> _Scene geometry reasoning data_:

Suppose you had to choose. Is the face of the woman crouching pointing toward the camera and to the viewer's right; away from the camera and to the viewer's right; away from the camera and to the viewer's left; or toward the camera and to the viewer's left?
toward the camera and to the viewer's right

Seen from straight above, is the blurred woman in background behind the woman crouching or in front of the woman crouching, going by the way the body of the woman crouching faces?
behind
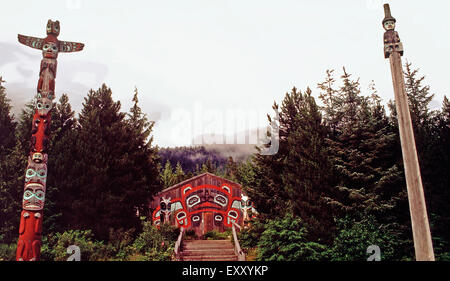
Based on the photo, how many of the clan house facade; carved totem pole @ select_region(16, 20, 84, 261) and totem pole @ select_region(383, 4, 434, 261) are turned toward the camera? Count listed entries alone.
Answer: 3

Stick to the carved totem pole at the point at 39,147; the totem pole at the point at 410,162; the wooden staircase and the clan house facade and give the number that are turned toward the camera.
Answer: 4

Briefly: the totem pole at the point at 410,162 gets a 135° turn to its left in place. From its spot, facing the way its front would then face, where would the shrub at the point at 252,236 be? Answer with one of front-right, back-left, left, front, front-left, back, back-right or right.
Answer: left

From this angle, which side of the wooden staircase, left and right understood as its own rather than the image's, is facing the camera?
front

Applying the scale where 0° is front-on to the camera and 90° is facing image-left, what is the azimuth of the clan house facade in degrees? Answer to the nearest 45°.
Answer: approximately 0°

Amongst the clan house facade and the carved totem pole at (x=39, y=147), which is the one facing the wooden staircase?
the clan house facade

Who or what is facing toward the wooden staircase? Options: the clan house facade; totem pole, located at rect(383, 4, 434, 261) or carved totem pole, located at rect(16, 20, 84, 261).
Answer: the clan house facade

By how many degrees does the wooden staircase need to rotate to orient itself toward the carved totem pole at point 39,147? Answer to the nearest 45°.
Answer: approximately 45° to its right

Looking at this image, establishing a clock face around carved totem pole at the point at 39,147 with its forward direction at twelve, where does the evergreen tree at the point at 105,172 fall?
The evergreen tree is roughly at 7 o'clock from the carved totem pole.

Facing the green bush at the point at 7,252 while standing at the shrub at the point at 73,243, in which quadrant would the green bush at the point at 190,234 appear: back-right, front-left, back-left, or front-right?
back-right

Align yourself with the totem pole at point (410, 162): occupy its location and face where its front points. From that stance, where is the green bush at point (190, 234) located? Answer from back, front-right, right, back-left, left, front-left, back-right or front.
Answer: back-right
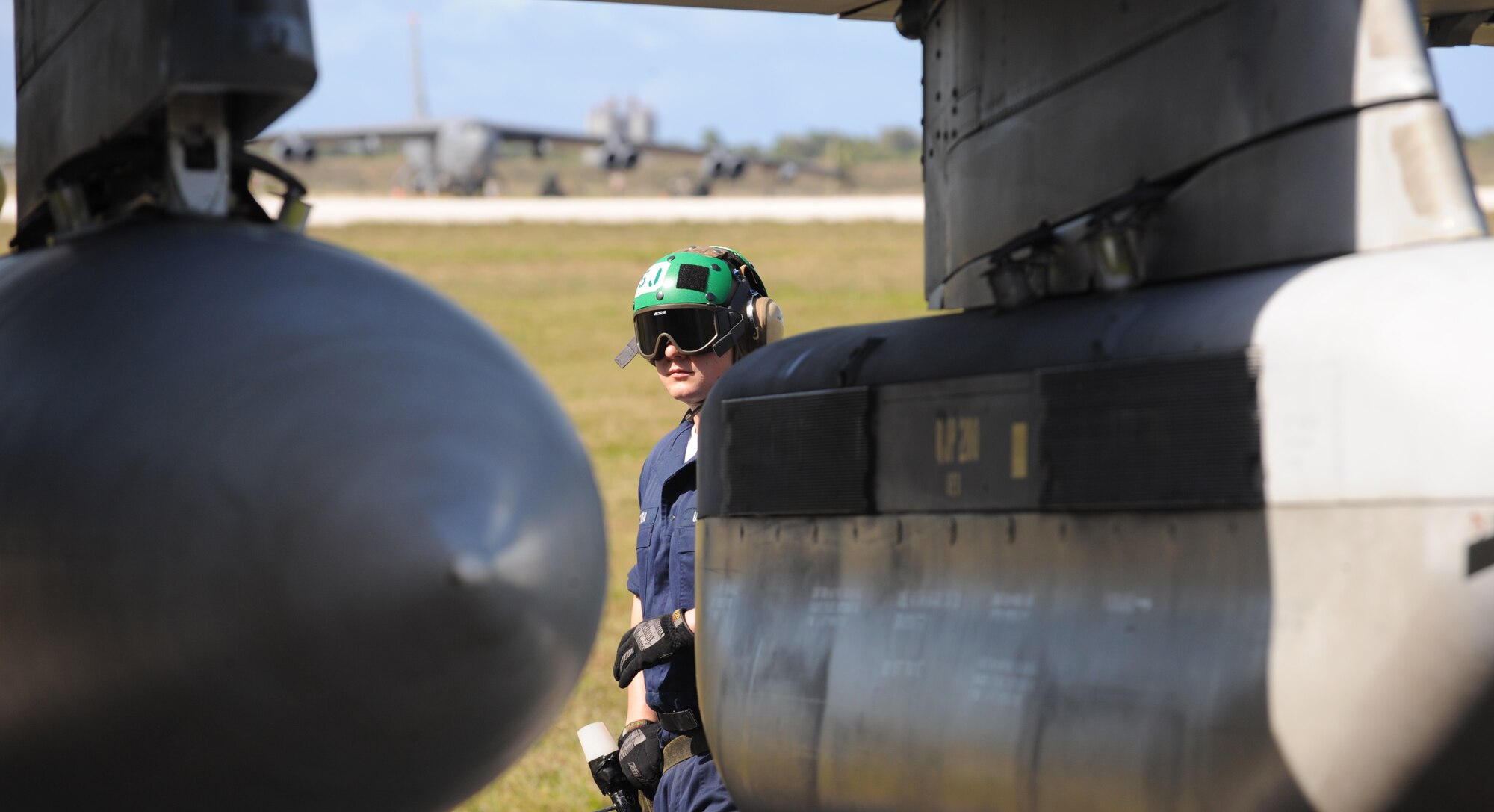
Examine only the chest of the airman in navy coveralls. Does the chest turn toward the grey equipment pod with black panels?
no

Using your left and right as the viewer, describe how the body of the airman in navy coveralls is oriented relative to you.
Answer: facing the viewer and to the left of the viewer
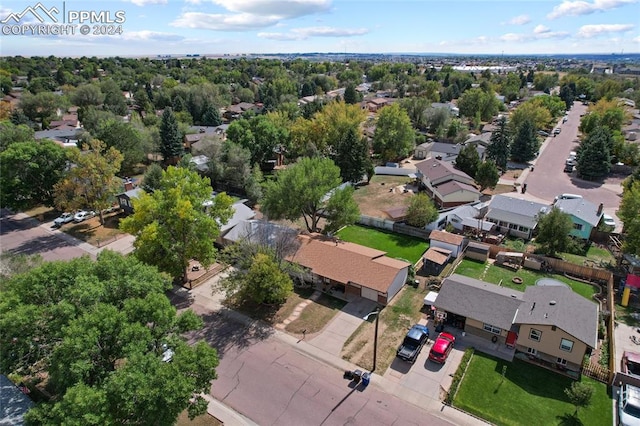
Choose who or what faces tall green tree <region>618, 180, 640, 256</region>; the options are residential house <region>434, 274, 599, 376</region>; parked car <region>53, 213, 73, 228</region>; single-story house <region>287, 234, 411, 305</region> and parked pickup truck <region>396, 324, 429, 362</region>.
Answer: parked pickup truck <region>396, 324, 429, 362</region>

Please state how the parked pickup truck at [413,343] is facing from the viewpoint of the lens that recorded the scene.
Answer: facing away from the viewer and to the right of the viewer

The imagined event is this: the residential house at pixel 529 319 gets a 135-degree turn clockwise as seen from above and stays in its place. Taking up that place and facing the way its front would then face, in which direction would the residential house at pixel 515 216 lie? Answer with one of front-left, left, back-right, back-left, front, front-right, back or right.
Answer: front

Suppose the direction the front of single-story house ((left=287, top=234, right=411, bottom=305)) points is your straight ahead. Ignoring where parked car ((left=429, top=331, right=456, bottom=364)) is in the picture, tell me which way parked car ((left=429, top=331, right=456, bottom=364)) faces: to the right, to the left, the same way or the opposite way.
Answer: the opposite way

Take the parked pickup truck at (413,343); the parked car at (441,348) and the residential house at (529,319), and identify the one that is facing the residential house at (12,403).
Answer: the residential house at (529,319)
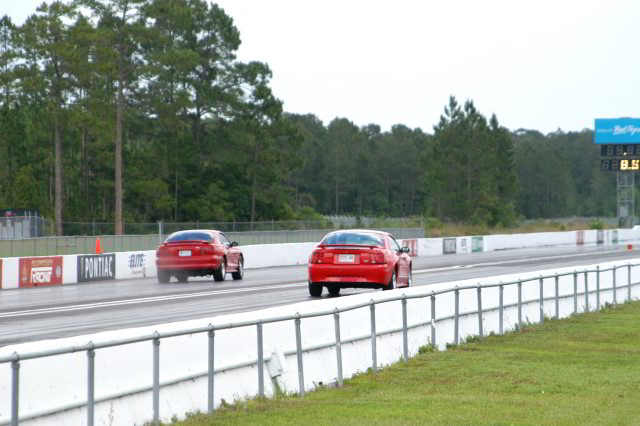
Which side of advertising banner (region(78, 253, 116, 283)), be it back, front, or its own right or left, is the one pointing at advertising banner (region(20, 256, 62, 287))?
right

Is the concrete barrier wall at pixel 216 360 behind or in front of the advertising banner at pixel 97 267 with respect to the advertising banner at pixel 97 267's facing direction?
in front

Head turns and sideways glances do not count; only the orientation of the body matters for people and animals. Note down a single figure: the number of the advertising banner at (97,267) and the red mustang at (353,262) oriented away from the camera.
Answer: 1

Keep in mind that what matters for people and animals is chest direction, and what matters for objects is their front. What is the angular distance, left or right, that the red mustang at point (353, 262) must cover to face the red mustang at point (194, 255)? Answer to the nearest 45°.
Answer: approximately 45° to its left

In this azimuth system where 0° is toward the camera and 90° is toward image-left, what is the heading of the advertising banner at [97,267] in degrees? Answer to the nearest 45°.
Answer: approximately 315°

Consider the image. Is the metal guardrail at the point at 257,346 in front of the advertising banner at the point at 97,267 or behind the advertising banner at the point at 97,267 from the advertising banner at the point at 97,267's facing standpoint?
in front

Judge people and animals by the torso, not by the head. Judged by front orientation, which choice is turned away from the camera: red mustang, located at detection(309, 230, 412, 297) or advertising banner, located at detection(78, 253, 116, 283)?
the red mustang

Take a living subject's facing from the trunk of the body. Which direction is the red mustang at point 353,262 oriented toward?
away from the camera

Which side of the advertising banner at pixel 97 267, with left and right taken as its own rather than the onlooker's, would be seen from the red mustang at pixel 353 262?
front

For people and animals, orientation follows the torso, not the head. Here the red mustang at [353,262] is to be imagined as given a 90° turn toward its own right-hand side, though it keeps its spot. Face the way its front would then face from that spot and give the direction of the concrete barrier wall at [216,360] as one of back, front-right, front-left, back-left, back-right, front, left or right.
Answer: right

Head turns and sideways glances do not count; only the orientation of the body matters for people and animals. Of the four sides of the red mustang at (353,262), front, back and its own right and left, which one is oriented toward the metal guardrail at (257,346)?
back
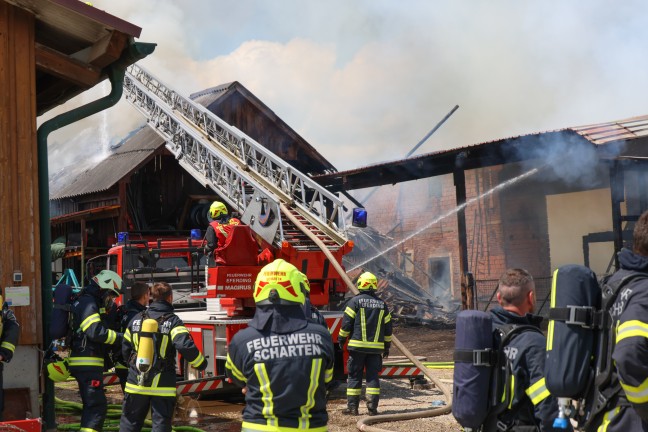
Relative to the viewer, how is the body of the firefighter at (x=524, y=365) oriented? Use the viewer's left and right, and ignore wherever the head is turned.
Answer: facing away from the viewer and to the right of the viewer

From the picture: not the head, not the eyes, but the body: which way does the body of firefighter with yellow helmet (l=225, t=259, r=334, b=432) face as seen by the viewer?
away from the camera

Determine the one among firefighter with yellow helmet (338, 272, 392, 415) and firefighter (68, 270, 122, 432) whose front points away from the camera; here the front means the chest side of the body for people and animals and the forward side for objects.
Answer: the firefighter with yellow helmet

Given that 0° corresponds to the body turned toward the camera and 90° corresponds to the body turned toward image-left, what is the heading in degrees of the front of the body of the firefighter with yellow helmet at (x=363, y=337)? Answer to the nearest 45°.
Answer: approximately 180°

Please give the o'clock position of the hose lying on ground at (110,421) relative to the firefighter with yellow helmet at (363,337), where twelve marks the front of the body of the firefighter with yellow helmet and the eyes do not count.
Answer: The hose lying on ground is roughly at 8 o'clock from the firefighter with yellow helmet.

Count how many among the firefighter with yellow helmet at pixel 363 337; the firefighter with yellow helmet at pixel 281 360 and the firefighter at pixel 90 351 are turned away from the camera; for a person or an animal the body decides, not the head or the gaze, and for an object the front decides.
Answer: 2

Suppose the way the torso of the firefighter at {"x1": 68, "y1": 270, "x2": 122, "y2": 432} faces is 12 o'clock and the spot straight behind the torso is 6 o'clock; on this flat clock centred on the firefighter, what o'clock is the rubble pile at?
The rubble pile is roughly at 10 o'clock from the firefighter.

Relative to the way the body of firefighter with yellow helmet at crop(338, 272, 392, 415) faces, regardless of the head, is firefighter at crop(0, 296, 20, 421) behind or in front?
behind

> _What you have to do_: Copy the data verbatim, from the line containing "Given that 0°" through the end, both ends included.

> _Written reply_:
Given that 0° corresponds to the body turned toward the camera and 90° corresponds to the body turned toward image-left, what is the heading in degrees of the front of the body of the firefighter with yellow helmet at (x=363, y=337)? Answer to the nearest 45°.
Answer: approximately 180°

Please give the o'clock position of the hose lying on ground at (110,421) relative to the firefighter with yellow helmet at (363,337), where twelve marks the front of the body of the firefighter with yellow helmet and the eyes do not count.
Answer: The hose lying on ground is roughly at 8 o'clock from the firefighter with yellow helmet.

Count how many among the firefighter with yellow helmet at pixel 363 337; the firefighter with yellow helmet at pixel 281 360 and the firefighter at pixel 90 351 are turned away from the camera; for a person or an animal the body decides, not the head or the gaze, and for an object the front decides.
Answer: 2

Suppose the way the torso of the firefighter at {"x1": 68, "y1": 270, "x2": 122, "y2": 432} faces is 12 o'clock and the spot straight behind the torso is 6 o'clock; on this flat clock centred on the firefighter, what o'clock is the rubble pile at?
The rubble pile is roughly at 10 o'clock from the firefighter.

Relative to the way the body of firefighter with yellow helmet at crop(338, 272, 392, 415) faces, regardless of the head, is firefighter at crop(0, 296, 20, 421) behind or in front?
behind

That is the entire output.